If the sort was not performed in memory, then the details that are written to the SAS log include the number of utility files that were used and their sizes.

Tip: Using the DETAILS option can help determine an ideal SORTSIZE value.

Details

The SORT procedure sorts observations in a SAS data set by one or more character or numeric variables, either replacing the original data set or creating a new, sorted data set. By default under UNIX, the SORT procedure uses the ASCII collating sequence.

The SORT procedure uses the sort utility that is specified by the SORTPGM system option. Sorting can be done by SAS or by the syncsort utility. You can use all of the options that are available to the SAS sort utility, such as the SORTSEQ and NODUPKEY options. In some situations, you can improve your performance by using the NOEQUALS option. If you specify an option that is not supported by the host sort, then the SAS sort will be used instead. For more information about all of the options that are available, see the SORT procedure in the Base SAS Procedures Guide.


SORTSIZE= Option


Limiting the Amount of Memory Available to PROC SORT

You can use the SORTSIZE= option in the PROC SORT statement to limit the amount of memory that is available to the SORT procedure.
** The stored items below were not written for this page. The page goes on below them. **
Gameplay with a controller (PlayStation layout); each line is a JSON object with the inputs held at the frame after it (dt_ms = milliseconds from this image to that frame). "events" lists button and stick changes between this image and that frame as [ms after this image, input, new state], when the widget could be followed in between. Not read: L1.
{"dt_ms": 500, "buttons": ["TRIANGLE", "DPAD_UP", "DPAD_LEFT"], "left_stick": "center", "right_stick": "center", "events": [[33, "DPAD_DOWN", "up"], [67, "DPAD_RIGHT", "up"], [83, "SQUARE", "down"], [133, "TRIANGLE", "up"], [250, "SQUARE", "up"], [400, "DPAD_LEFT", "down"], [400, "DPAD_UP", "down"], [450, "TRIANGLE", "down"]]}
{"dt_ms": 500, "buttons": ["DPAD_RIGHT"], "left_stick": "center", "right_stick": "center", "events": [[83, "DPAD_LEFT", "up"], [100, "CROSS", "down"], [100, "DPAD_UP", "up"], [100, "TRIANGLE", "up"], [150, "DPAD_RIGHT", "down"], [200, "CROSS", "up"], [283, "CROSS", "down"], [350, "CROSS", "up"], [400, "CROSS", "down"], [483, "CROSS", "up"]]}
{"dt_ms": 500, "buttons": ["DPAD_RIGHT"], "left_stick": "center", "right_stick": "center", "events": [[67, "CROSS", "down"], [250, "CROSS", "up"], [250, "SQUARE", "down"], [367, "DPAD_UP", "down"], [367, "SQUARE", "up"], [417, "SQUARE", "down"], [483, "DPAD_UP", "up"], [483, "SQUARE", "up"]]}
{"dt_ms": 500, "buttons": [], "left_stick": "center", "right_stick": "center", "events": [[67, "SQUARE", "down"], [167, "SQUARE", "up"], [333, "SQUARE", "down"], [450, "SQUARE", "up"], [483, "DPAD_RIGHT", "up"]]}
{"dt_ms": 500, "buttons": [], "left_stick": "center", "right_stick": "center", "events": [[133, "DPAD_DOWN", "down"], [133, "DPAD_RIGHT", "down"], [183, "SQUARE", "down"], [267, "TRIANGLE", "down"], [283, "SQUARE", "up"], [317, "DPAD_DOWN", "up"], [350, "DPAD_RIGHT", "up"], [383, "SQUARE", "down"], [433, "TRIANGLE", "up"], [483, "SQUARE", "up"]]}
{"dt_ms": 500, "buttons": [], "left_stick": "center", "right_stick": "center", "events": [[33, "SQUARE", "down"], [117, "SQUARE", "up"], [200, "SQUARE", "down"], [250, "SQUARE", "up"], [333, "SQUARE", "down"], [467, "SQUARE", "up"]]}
This option can reduce the amount of swapping SAS must do to sort the data set.

Note:   If you do not specify the SORTSIZE= option, PROC SORT uses the value of the SORTSIZE system option. The SORTSIZE system option can be defined in the command line or in the SAS configuration file.  [cautionend]


Syntax of the SORTSIZE= Option

The syntax of the SORTSIZE= option is as follows:

SORTSIZE=memory-specification

memory-specification can be one of the following:

n

specifies the amount of memory in bytes.

nK

specifies the amount of memory in 1-kilobyte multiples.

nM

specifies the amount of memory in 1-megabyte multiples.

nG

specifies the amount of memory in 1-gigabyte multiples.


Default Value of the SORTSIZE= Option

The default SAS configuration file sets this option based on the value of the SORTSIZE system option. To view the default value for your operating environment, execute the following code:

proc options option=sortsize;
run;

You can override the default value of the SORTSIZE system option in one of the following ways:


Improving Performance with the SORTSIZE= Option

The SORTSIZE system option limits the amount of memory that is available to PROC SORT. In general, you should set the SORTSIZE= option no larger than the amount of physical memory that is available to the SAS process.

Setting SORTSIZE memory below the default range might adversely affect sorting and SAS performance in general. Setting SORTSIZE memory to a value that is greater than the default might not necessarily improve performance. The key indicator as to whether additional memory can improve performance is whether the sort will fit in memory.

When the SORTSIZE= value is large enough to sort the entire data set in memory, you can achieve optimal sort performance. If the entire data set to be sorted will not fit in memory, SAS creates a temporary utility file to store the data. In this case, SAS uses a sort algorithm that is tuned to sort using disk space instead of memory.

If the SORTSIZE= value is larger than the amount of available memory, then the operating system will be forced to page excessively. If the SORTSIZE= value is too small, then not all of the sorting can be done in memory, which also results in more disk I/O.

If the data set to be sorted does not fit in memory, then setting a SORTSIZE value in the 64-128M range is generally the optimal value. SORTSIZE should always be set to a value that is at least 8M smaller than MEMSIZE.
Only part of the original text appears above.